On August 9, 1974, Richard Nixon resigned as the President of the United States. His Vice President, Gerald Ford, took over the position of President, informing the people of the country that “our long national nightmare is over”. That next month, on September 8th, Ford provided a full and complete pardon of Nixon.
It was that move that most likely killed his presidency, losing to Jimmy Carter in 1976. For years Ford had to dodge the stigma that he let a person off on their criminal past, especially those who wanted to see justice served to Nixon.
Upon Ford’s death, though, a lot of re-examination of his move to pardon Nixon came to light. And it turned out, albeit too late, that Ford might have done the most brave thing through this action – saving the republic and all that.
So where am I going with this and current Hawaii Governor David Ige? Succinctly, as the pardon was Ford’s downfall, Ige’s light handed treatment of the Kia’i at Mauna Kea might see Ige seeing the same fate.
What if Ige is playing a real long game here. Hear me out. Say for instance he ordered the police right now to march up the mountain and evict the 1,000 or so protesters that are up there.
It could be done. In the past, actions like this has been done, with Hawaiians being forced to move by police who got in there and carried the protesters out. I cite a 1985 video of Hawaiians being evicted from a Waimanalo, Oahu park by police – look it up on YouTube.
What kind of response would that elicit at this point? Obviously, nothing too pleasant. Kanaka Maoli would be up in arms. Strikes may occur. The blockade of roads that happened in early July on Oahu may resume with aplomb. Indeed, the amount of noise would leach into the plaster walls of the hotels and TVU’s around the island, with tourists hearing all this thinking “we better get out of here”.
A massive disruption of business on the islands would occur. And the clean up of that would take months if not years.
So comes Ige, knowing this, realizing that making a move like that would do more harm than good, has decided that for the sake of peace, he chose to be light handed. Of course he is getting serious flack for it – from legislators like Sen. Loraine Inouye to Hawaii News Now General Manager Rick Blangiardi.
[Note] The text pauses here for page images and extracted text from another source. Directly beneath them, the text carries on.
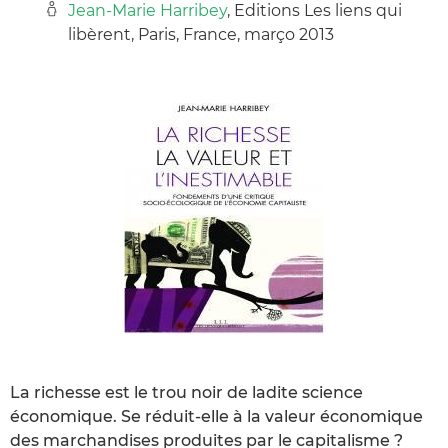
Jean-Marie Harribey
, Editions Les liens qui
libèrent, Paris, France, março 2013
La richesse est le trou noir de ladite science
économique. Se réduit-elle à la valeur économique
des marchandises produites par le capitalisme ?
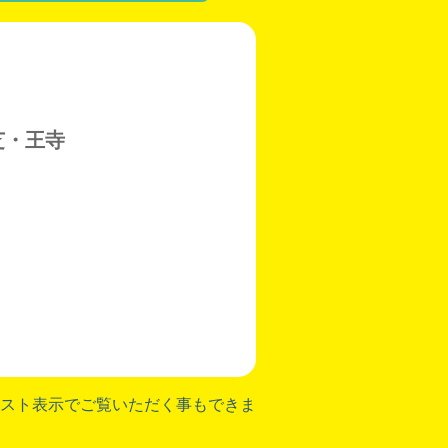
芝・王寺
スト表示でご覧いただく事もできま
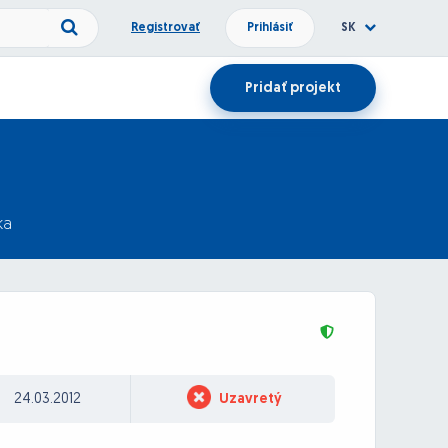
Registrovať
Prihlásiť
SK
Pridať projekt
ka
24.03.2012
Uzavretý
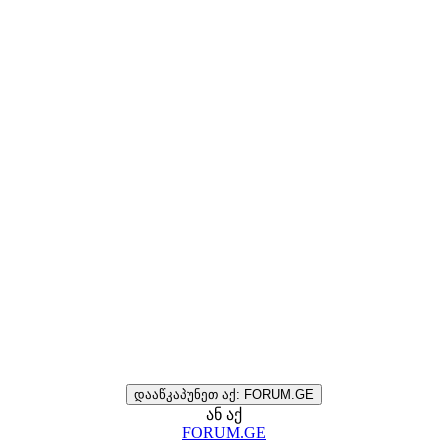
დააწკაპუნეთ აქ: FORUM.GE
ან აქ
FORUM.GE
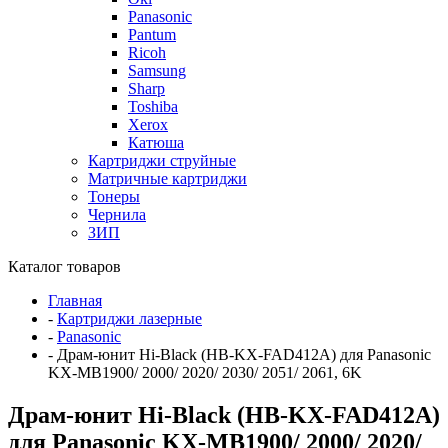
Panasonic
Pantum
Ricoh
Samsung
Sharp
Toshiba
Xerox
Катюша
Картриджи струйные
Матричные картриджи
Тонеры
Чернила
ЗИП
Каталог товаров
Главная
-
Картриджи лазерные
-
Panasonic
-
Драм-юнит Hi-Black (HB-KX-FAD412A) для Panasonic
KX-MB1900/ 2000/ 2020/ 2030/ 2051/ 2061, 6K
Драм-юнит Hi-Black (HB-KX-FAD412A)
для Panasonic KX-MB1900/ 2000/ 2020/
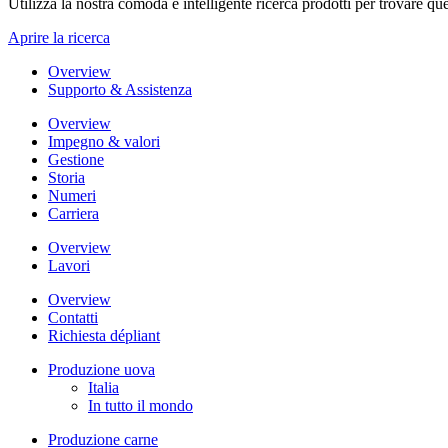
Utilizza la nostra comoda e intelligente ricerca prodotti per trovare que
Aprire la ricerca
Overview
Supporto & Assistenza
Overview
Impegno & valori
Gestione
Storia
Numeri
Carriera
Overview
Lavori
Overview
Contatti
Richiesta dépliant
Produzione uova
Italia
In tutto il mondo
Produzione carne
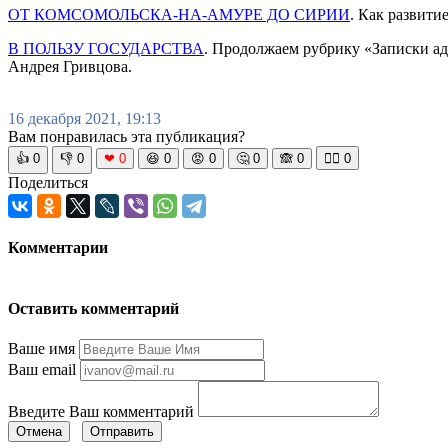
ОТ КОМСОМОЛЬСКА-НА-АМУРЕ ДО СИРИИ
. Как развити
В ПОЛЬЗУ ГОСУДАРСТВА
. Продолжаем рубрику «Записки ад
Андрея Гривцова.
16 декабря 2021, 19:13
Вам понравилась эта публикация?
👍
0
👎
0
❤
0
😆
0
😡
0
🤔
0
🙈
0
🧘‍♀️
0
Поделиться
Комментарии
Оставить комментарий
Ваше имя
Ваш email
Введите Ваш комментарий
Отмена
Отправить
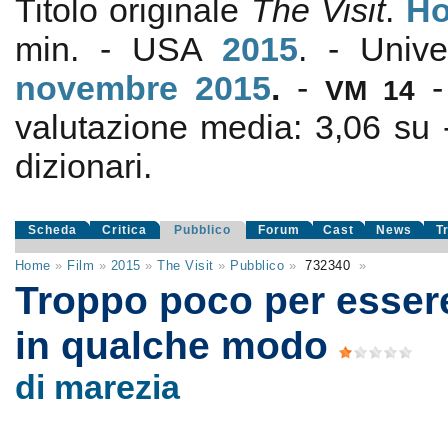
Titolo originale
The Visit
.
Ho
min. - USA
2015
. - Univ
novembre 2015
.
-
VM 14
valutazione media:
3,06
su
dizionari.
Scheda
Critica
Pubblico
Forum
Cast
News
T
Home
»
Film
»
2015
»
The Visit
»
Pubblico
»
732340
»
Troppo poco per essere
in qualche modo
di marezia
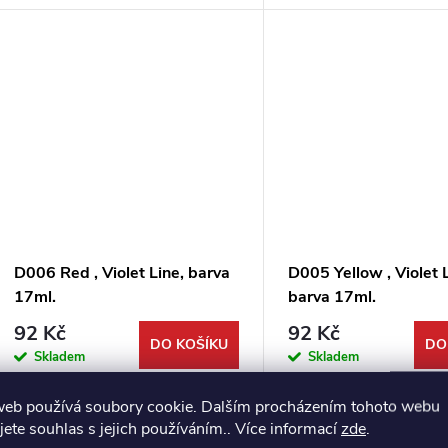
D006 Red , Violet Line, barva
D005 Yellow , Violet 
17ml.
barva 17ml.
92 Kč
92 Kč
DO KOŠÍKU
DO
Skladem
Skladem
web používá soubory cookie. Dalším procházením tohoto webu
jete souhlas s jejich používáním.. Více informací
zde
.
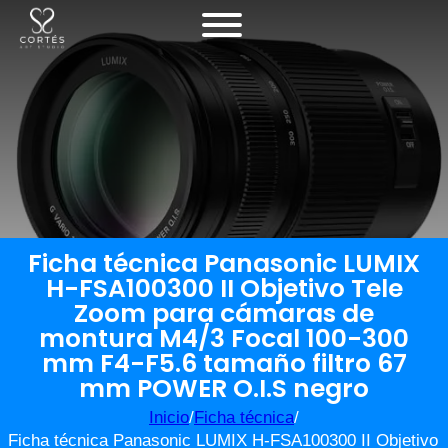
Ficha técnica Panasonic LUMIX
H-FSA100300 II Objetivo Tele
Zoom para cámaras de
montura M4/3 Focal 100-300
mm F4-F5.6 tamaño filtro 67
mm POWER O.I.S negro
Inicio
/
Ficha técnica
/
Ficha técnica Panasonic LUMIX H-FSA100300 II Objetivo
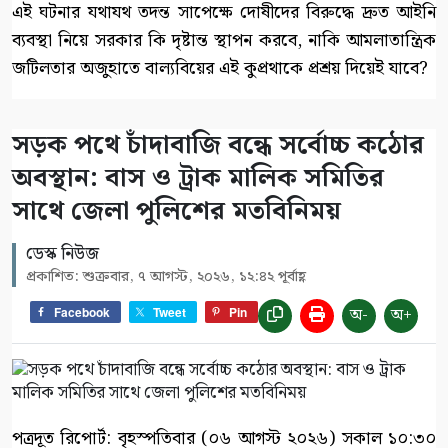
এই ঘটনার যথাযথ তদন্ত সাপেক্ষে দোষীদের বিরুদ্ধে দ্রুত আইনি
ব্যবস্থা নিয়ে সরকার কি দৃষ্টান্ত স্থাপন করবে, নাকি আমলাতান্ত্রিক
জটিলতার অজুহাতে বাল্যবিয়ের এই কুপ্রথাকে প্রশ্রয় দিয়েই যাবে?
সড়ক পথে চাঁদাবাজি বন্ধে সর্বোচ্চ কঠোর
অবস্থান: বাস ও ট্রাক মালিক সমিতির
সাথে জেলা পুলিশের মতবিনিময়
ডেস্ক নিউজ
প্রকাশিত: শুক্রবার, ৭ আগস্ট, ২০২৬, ১২:৪২ পূর্বাহ্ণ
অ-
অ+
Facebook
Tweet
Pin
পত্রদূত রিপোর্ট: বৃহস্পতিবার (০৬ আগস্ট ২০২৬) সকাল ১০:৩০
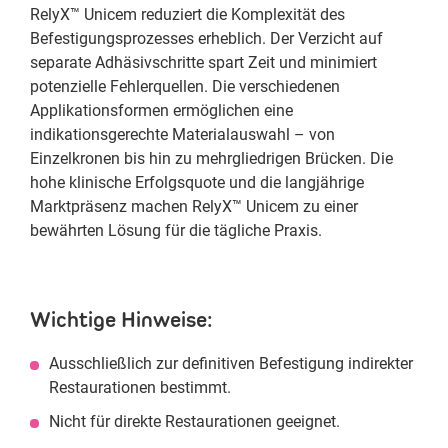
RelyX™ Unicem reduziert die Komplexität des
Befestigungsprozesses erheblich. Der Verzicht auf
separate Adhäsivschritte spart Zeit und minimiert
potenzielle Fehlerquellen. Die verschiedenen
Applikationsformen ermöglichen eine
indikationsgerechte Materialauswahl – von
Einzelkronen bis hin zu mehrgliedrigen Brücken. Die
hohe klinische Erfolgsquote und die langjährige
Marktpräsenz machen RelyX™ Unicem zu einer
bewährten Lösung für die tägliche Praxis.
Wichtige Hinweise:
Ausschließlich zur definitiven Befestigung indirekter
Restaurationen bestimmt.
Nicht für direkte Restaurationen geeignet.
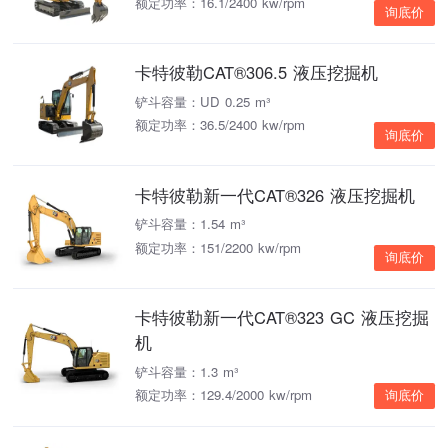
额定功率：16.1/2400 kw/rpm
询底价
卡特彼勒CAT®306.5 液压挖掘机
铲斗容量：UD 0.25 m³
额定功率：36.5/2400 kw/rpm
询底价
卡特彼勒新一代CAT®326 液压挖掘机
铲斗容量：1.54 m³
额定功率：151/2200 kw/rpm
询底价
卡特彼勒新一代CAT®323 GC 液压挖掘
机
铲斗容量：1.3 m³
额定功率：129.4/2000 kw/rpm
询底价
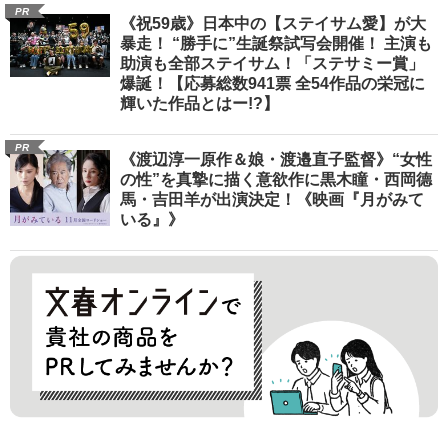
PR
《祝59歳》日本中の【ステイサム愛】が大
暴走！ “勝手に”生誕祭試写会開催！ 主演も
助演も全部ステイサム！「ステサミー賞」
爆誕！【応募総数941票 全54作品の栄冠に
輝いた作品とはー!?】
PR
《渡辺淳一原作＆娘・渡邉直子監督》“女性
の性”を真摯に描く意欲作に黒木瞳・西岡德
馬・吉田羊が出演決定！《映画『月がみて
いる』》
If you listen to how things are said, you’d think that Ige was a dead duck politically.
And he might just be.
But if his political duck is cooked now AND gets the situation under control over a period of time, look for that re-examination to happen. I can see it now: “He was politically dead, but through patience and careful negotiation with all the sides in the Hawaiian community, he was able to get the road opened again without creating undue unpleasantness in the state”
“Business continued to hum; the tourists continued to come. And while there was still issues between the state and the Hawaiian community, at least there was more talk happening.”
Maybe that is what Ige’s goal is. And if it is, than it’s a game on a whole other level.